Au Japon, la plupart des lycées adopteront, pour les deux prochains semestres - d'avril 2022 à mars 2023 - des manuels d'histoire qui décrivent des faits historiques de manière plus ou moins objective et impartiale. Ce malgré des manœuvres du gouvernement et de certains hommes politiques de droite de l'Archipel, visant à réduire ou dissimuler les atrocités perpétrées par l'armée impériale nippone durant la Seconde guerre mondiale.
Selon le ministère japonais de l'Education, cité par Yonhap News, l'agence de presse sud-coréenne, les trois manuels d'histoire publiés par la maison d'édition Yamakawa représentent au total une part de 41,7 %.

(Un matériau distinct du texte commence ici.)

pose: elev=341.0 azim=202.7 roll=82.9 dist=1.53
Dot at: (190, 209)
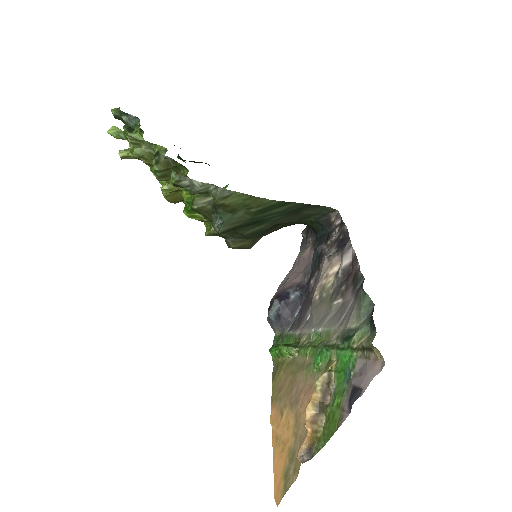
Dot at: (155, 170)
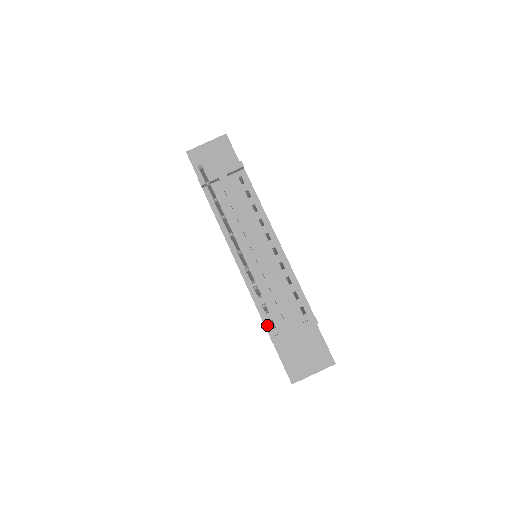
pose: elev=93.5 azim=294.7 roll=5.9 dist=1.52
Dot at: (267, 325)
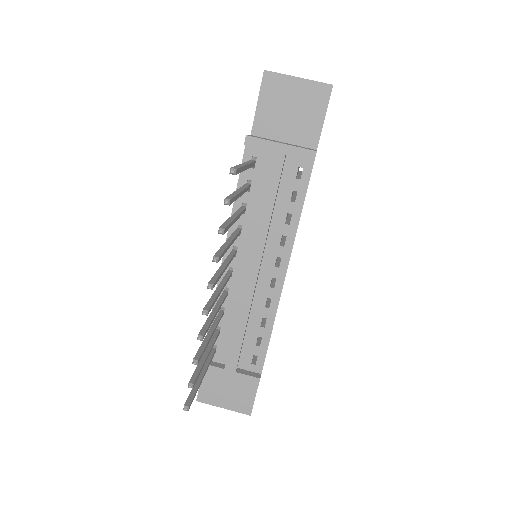
Dot at: occluded
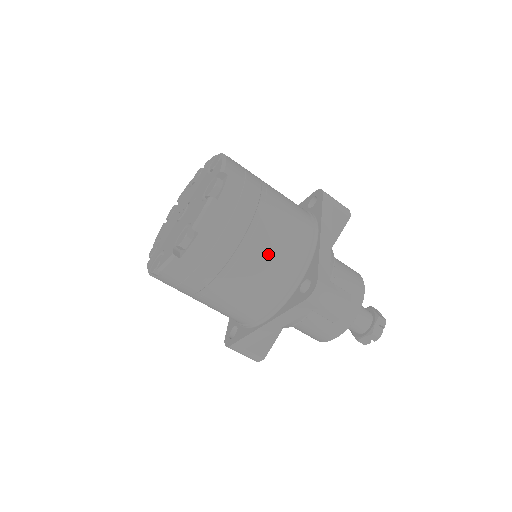
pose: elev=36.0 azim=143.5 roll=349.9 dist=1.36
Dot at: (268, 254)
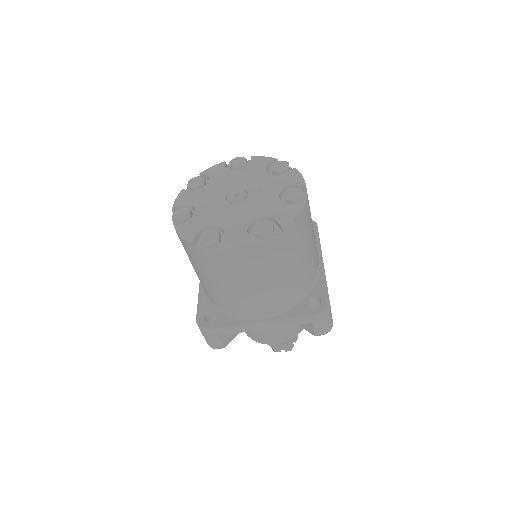
Dot at: (304, 267)
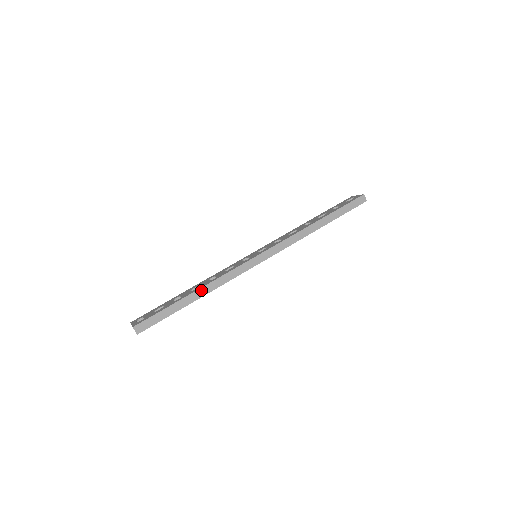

Par conséquence, pas moins de 330 000 étudiants et enseignants utiliseront dès le semestre prochain dans leurs cours d'histoire, ces livres dans lesquels les questions des « wianbu » ou du travail forcé sont expliqués avec exactitude.

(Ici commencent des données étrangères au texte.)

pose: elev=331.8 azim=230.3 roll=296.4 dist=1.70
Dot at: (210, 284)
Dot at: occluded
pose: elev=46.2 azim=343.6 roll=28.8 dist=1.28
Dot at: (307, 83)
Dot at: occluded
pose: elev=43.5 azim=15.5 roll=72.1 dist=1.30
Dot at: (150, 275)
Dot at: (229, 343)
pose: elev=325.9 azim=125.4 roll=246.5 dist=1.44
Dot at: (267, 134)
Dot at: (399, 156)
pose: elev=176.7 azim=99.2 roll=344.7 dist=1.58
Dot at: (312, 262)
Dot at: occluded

Ces publications reconnaissent en effet l'existence des « maisons de réconfort » tenues par l'armée, dans lesquelles s'exerçait l'esclavage sexuel, tout comme le recrutement par force ou par tromperie des jeunes filles de Corée du Sud, de Taïwan, voire même de l'Archipel.

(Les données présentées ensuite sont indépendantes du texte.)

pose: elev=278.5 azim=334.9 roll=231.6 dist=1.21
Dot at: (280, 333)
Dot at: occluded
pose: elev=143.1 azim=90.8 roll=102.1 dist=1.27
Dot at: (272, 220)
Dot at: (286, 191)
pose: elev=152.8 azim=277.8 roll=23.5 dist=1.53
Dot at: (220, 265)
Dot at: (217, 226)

En revanche, la part des manuels de sensibilité d'extrême droite qui embellissent plutôt le passé impérialiste du Japon, est, pour chacune, de moins de 1 %. Le livre de l'éditeur Meisei, par exemple, ne représente que 0,5 % en termes de part de marché. En effet, ce dernier mentionne, sans aucun commentaire critique, un discours de Hideki Tojo, le chef du gouvernement en temps de guerre, condamné à mort pour crimes de guerre par le Tribunal de Tokyo.